Quant au conseiller commun au Sultan et au gouvernement français, Kaddour ben Gharbit, il a écrit : “Le sultan Moulay Hafid m’a dit qu’il avait accepté et entrepris des choses nouvelles au Maroc, mais que si les Français maintenaient leur comportement actuel, il fera quelque chose de véritablement nouveau pour un sultan : il se suicidera” (Télégramme n°76 de la résidence générale au Quai d’Orsay, 25/4/1912).

C’est donc pour cela que le maréchal Lyautey s’était empressé de mettre le Sultan dans ce qui ressemble à un état de détention, avant de publier un communiqué où il affirmait que Moulay Hafid devait quitter le Maroc, pour raisons de santé : “Alors qu’il était sur le navire qui le menait en France, dans des conditions qui ressemblaient fort à celles d’un prisonnier, le Sultan était persuadé qu’une fois en France, il allait être incarcéré, et pour cette raison, ses nerfs étaient à vif, et lui à cran” (Walter Harris, “Le Maroc au temps des sultans”).

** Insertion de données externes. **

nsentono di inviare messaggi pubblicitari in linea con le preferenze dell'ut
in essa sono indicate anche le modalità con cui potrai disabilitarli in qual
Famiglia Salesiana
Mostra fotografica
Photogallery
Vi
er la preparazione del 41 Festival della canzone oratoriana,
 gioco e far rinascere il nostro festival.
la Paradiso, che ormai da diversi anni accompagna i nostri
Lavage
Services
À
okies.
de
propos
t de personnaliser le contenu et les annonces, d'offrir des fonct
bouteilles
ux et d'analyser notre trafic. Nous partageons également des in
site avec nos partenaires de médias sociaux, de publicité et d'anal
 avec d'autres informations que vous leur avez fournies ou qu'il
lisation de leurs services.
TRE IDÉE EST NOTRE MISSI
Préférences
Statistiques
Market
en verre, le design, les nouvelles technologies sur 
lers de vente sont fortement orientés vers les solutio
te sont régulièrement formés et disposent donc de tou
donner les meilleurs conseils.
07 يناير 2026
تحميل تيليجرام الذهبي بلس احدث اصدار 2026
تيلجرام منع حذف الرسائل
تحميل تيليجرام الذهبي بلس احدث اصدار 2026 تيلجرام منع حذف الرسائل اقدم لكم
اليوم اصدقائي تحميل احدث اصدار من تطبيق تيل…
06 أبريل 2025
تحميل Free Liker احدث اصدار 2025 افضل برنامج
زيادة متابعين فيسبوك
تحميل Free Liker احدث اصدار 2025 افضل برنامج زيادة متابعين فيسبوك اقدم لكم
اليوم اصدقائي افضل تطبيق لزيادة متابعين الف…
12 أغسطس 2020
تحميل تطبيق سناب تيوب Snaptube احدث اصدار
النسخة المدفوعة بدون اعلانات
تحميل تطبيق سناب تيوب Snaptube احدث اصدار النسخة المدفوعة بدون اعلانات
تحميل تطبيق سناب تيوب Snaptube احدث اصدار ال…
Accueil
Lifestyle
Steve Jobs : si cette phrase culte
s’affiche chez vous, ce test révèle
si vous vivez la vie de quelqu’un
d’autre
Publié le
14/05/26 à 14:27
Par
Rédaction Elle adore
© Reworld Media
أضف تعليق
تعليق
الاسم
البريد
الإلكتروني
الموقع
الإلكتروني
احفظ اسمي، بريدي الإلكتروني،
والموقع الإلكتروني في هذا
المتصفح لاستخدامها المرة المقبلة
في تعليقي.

Mais Lyautey était trop intelligent pour mettre le sultan aux arrêts ; aussi, il maquilla son déplacement en France en voyage d’agrément, largement couvert par la presse, et à son arrivée à Marseille, une fanfare l’attendait sur le port pour l’accueillir avec les honneurs dus à son rang. Lyautey avait travesti les choses, comme s’il s’agissait d’un renoncement libre et librement consenti de Moulay Hafid à son trône, au profit de son frère Moulay Youssef de la faiblesse duquel les Français ont tiré profit pour jeter les bases d’un Maroc nouveau, un Maroc qui s’est volontairement soumis au protectorat de Paris. Le Maréchal a donc incité les journaux à insister sur le voyage touristique, dont ils parlaient comme étant “les aventures de Moulay Hafid en France”.

“Lorsqu’il monta dans le train pour aller de Marseille à Vichy, et que le train entra dans un tunnel, le Sultan se mit à hurler, pensant que les Français l’avaient fait entrer dans ce lieu sombre pour attenter à ses jours. Mais quand ils le persuadèrent qu’il ne s’agissait que d’un tunnel, et quand le train en sortit et que la lumière du jour fut revenue, Moulay Hafid leur dit de ne plus jamais refaire la même chose et que si un autre tunnel se trouvait sur la route, il préférait descendre du train et faire le trajet à pied” (“Mémoires”, ben Gharbit).

Mais le moment culminant des mauvais traitements infligés par les Français à Moulay Hafid fut quand le convoi quitta le port de Marseille, et que Moulay Hafid eût pris place dans une voiture décapotable ; “Les Français massés sur les côtés de la route l’ont hué, sifflé, ont hurlé et demandé sa déposition aux cris de ‘le voilà donc, l’assassin de nos fils’, mais sans que jamais personne ne susse qui étaient les véritables commanditaires de cette manifestation” (Idem).

Puis le sultan fut transporté en Espagne, et après en France, où sa mort fut annoncée en 1937, dans des conditions douteuses, une mort intervenue lorsqu’il a demandé son retour au pays, à la veille de la victoire allemande sur la France.